Demonstration Testing

Product testing, also called consumer testing or comparative testing, is a process of measuring the properties or performance of products. The theory is that since the advent of mass production manufacturers produce branded products which they assert and advertise to be identical within some technical standard.

Product testing seeks to ensure that consumers can understand what products will do for them and which products are the best value. Product testing is a strategy to increase consumer protection by checking the claims made during marketing strategies such as advertising, which by their nature are in the interest of the entity distributing the service and not necessarily in the interest of the consumer. The advent of product testing was the beginning of the modern consumer movement.

Product testing might be accomplished by a manufacturer, an independent laboratory, a government agency, etc. Often an existing formal test method is used as a basis for testing. Other times engineers develop methods of test which are suited to the specific purpose. Comparative testing subjects several replicate samples of similar products to identical test conditions.

Prior to acceptance into service, a system should be evaluated to check whether the Reliability exhibited under service conditions exceeds the minimum acceptable requirement. The system may be a new design, a modification of an existing system or an Off-The-Shelf product entering service. Similar evaluation may be required if an existing system is required to operate in a new way or in a new environment. In some cases previous field history will provide sufficient confidence for acceptance. In others, one or more Reliability Demonstrations will have to be conducted.

* YOUR INSTRUCTIONS *
Extend the text on product testing and reliability demonstration beyond its last sentence. The data that comes next is from a different source than the text on product testing.

* MATERIAL SHOWN *
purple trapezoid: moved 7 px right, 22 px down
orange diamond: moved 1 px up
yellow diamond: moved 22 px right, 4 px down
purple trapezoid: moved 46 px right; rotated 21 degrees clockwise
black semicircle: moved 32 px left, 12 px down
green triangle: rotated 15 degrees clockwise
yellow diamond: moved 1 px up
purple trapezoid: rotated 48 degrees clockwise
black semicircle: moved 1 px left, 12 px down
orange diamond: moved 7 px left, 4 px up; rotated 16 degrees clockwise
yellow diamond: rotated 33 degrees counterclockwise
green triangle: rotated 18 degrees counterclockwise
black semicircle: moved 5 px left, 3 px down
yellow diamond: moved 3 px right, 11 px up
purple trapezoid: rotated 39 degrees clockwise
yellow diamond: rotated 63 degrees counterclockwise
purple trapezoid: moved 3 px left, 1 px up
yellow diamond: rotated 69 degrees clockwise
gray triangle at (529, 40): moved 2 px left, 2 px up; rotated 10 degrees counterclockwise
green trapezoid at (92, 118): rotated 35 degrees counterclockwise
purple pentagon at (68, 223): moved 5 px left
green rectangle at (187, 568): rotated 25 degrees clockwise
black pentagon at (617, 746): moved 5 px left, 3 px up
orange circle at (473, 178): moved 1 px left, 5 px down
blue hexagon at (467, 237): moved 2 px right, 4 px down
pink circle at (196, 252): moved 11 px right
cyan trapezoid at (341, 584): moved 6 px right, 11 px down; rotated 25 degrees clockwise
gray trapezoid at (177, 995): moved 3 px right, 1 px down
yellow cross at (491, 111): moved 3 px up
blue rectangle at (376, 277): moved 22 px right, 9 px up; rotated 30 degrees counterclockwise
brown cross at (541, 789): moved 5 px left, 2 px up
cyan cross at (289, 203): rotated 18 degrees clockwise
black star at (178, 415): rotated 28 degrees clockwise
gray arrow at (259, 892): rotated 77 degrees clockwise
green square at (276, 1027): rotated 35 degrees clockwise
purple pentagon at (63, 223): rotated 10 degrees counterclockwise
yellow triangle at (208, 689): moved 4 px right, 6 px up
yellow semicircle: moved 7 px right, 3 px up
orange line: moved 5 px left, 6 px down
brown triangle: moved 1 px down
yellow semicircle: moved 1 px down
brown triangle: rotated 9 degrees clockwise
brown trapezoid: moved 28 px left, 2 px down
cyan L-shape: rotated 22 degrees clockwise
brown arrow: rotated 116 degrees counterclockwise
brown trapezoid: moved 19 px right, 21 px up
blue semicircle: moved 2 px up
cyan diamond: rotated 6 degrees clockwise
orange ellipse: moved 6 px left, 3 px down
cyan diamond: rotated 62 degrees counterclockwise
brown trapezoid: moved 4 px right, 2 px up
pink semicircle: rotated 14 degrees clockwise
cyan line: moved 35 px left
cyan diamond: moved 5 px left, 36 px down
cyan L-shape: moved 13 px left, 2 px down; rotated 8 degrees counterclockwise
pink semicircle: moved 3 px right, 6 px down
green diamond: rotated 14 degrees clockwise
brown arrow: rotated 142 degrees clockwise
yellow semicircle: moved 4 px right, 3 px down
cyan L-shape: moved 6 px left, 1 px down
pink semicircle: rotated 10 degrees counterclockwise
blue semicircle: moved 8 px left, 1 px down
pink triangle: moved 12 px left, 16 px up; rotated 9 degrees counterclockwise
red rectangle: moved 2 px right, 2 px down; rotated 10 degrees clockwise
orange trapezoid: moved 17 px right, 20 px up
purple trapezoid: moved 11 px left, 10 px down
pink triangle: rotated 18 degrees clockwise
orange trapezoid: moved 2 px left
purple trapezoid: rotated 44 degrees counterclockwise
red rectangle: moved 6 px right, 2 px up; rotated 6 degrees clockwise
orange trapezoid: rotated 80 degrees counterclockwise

* RESULT *
RDT, is mainly concerned with measuring whether or not a specified requirement has been met, in terms which can be contractually binding. It may reveal new failure modes which require corrective action, especially if there have been inadequacies in earlier development tests. There is a relationship between development testing, growth and demonstration and these activities must be planned together.

The primary purpose of a Reliability Demonstration Test (RDT) is to decide whether or not the Reliability of a system is good enough. The result of such a demonstration is therefore a decision to accept the item or reject it. The RDT can also provide a quantitative estimate of the true Reliability but this is not its primary purpose.

An RDT shows whether the achievement of given Reliability parameter values can be claimed with a given level of confidence. This definition is deliberately couched in terms of ‘claimed’ and ‘confidence’ since statistical parameters are being addressed and the parameters cannot be measured exactly and repeatedly in tests based on small samples. For example if a system is tested for 500 hours and exhibits 5 failures it can be claimed (assuming a constant failure rate) that:

  • the MTBF is at least 50 hours with a confidence of 0.93;
  • the MTBF is at least 100 hours with a confidence of 0.38; and
  • the MTBF is at least 150 hours with a confidence of 0.04.

All of these statements are correct from the results quoted. Note that the higher the claim, the lower the level of confidence.

Reliability Demonstrations are generally not conducted unless required by contract. Here they form a contractual requirement for design acceptance. This is useful is emphasising the importance of the Reliability requirements. However their effectiveness is often reduced by a lack of clarity in the specification and an unwillingness to incur the timescale and cost penalties of rework following a reject result.

RDT is commonly based on half the Reliability requirement. This situation has arisen out of the way in which Reliability requirements and RDT requirements have been specified on major projects. The producer’s risk is based on the specified Reliability and the consumer’s risk on a fraction, normally half, of that value. This can be regarded is heavily biased in favour of the producer. To address this and remove any bias, the customer should ensure that the specification and contract is clear, simple and harmonised.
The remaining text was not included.